_What you should do_: Scan the material below and report how many lines include the string "between"; nothing else belongs in the reply.

_Records for this exercise_:
+--

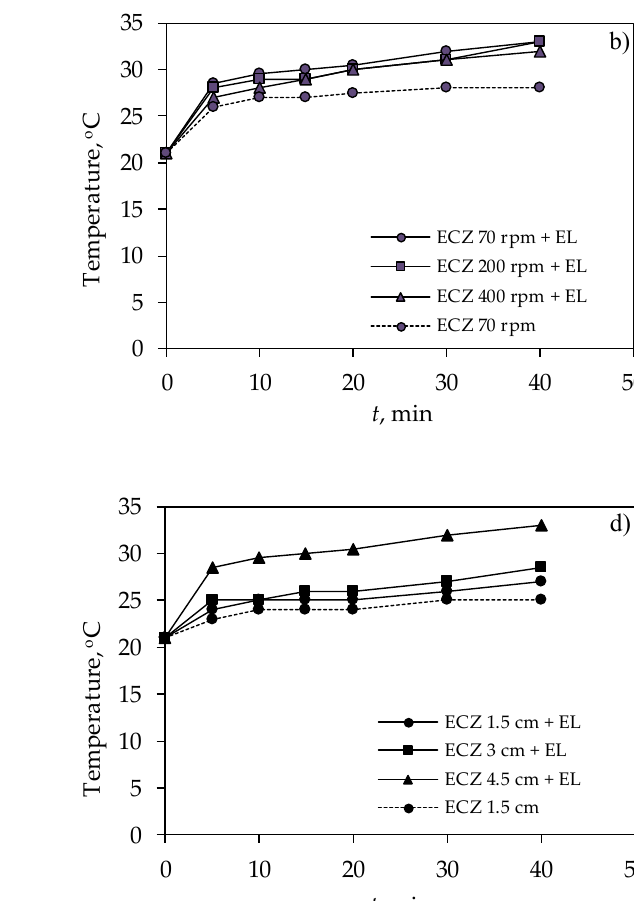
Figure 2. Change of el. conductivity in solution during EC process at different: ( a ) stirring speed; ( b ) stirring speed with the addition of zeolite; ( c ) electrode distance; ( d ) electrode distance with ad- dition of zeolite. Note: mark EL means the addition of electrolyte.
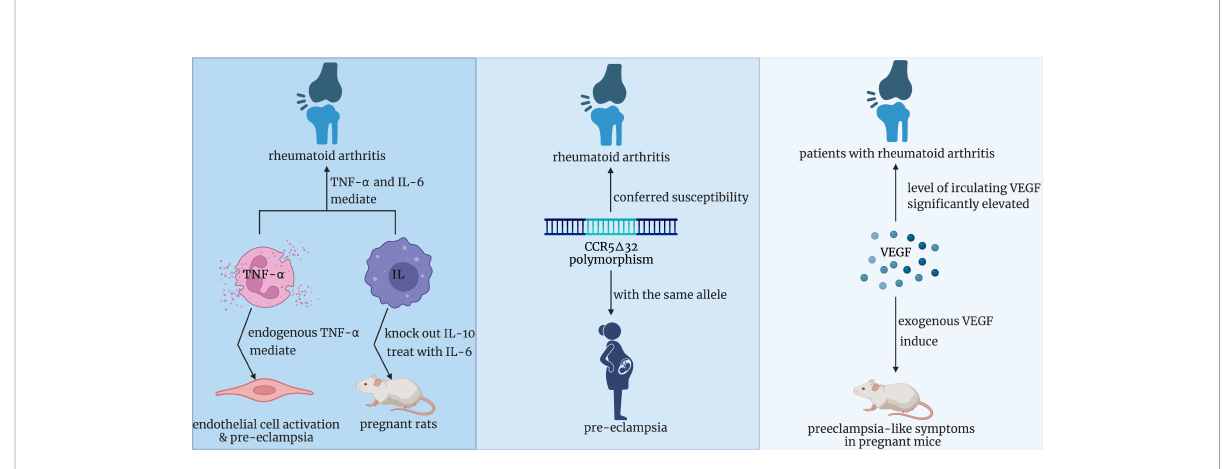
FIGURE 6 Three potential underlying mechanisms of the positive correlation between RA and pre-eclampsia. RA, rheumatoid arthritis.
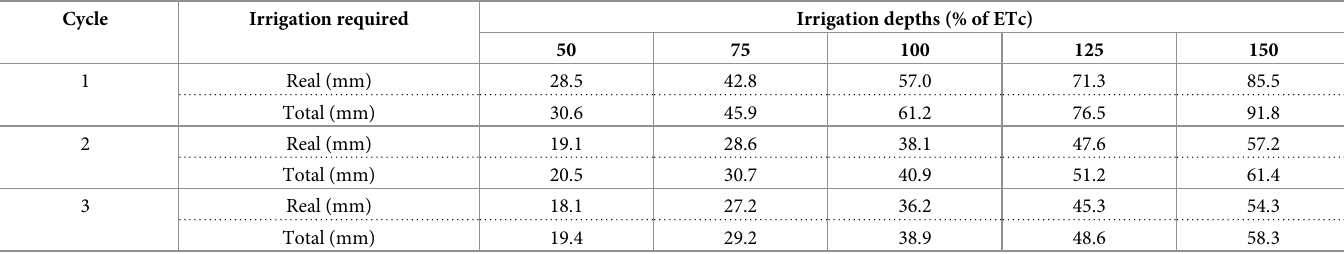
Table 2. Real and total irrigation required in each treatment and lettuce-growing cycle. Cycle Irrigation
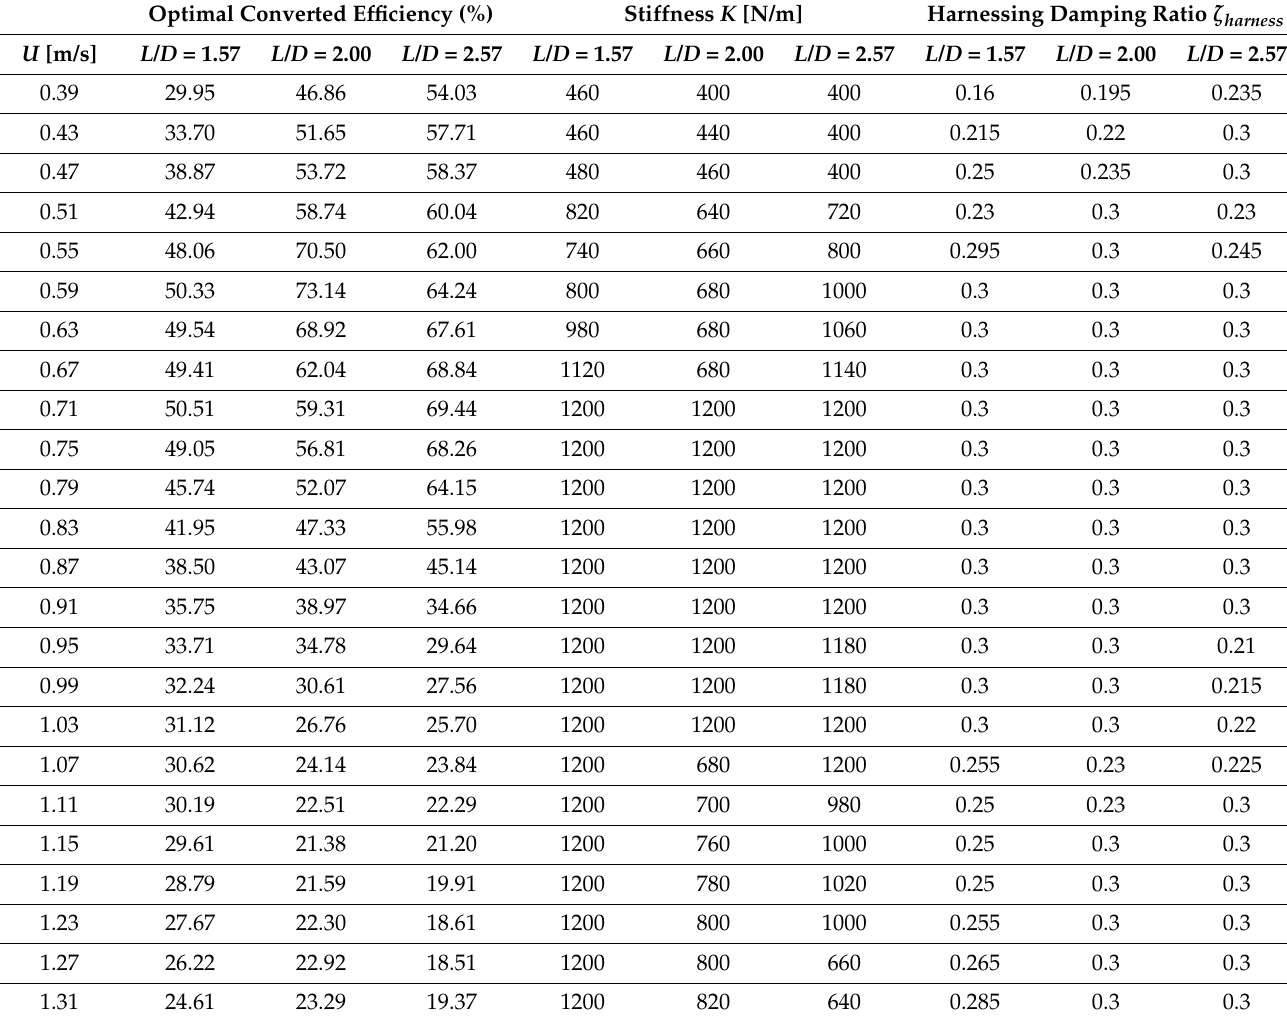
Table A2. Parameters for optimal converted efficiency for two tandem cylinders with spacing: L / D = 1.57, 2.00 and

+--

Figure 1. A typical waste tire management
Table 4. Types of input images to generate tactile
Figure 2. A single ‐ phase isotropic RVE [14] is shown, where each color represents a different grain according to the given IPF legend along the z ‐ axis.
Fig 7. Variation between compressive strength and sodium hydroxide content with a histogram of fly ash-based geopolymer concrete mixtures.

+--

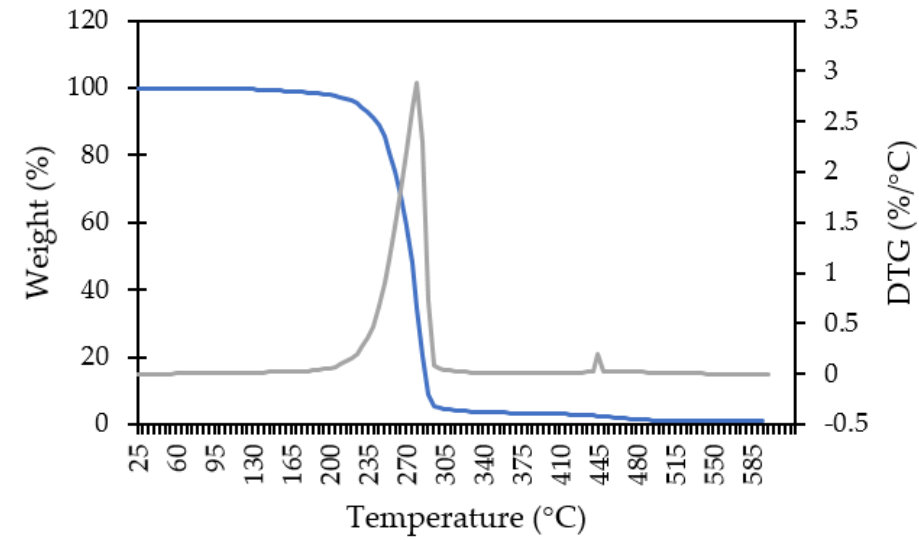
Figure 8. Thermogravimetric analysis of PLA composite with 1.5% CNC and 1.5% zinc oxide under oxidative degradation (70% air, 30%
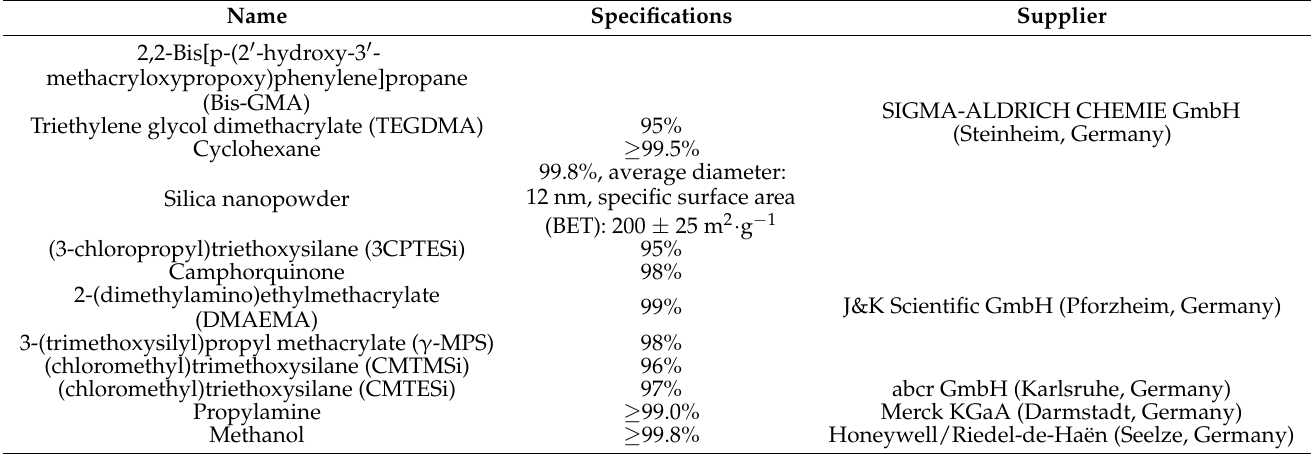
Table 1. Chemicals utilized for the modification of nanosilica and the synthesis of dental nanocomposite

+--

_Exercise answer_: 2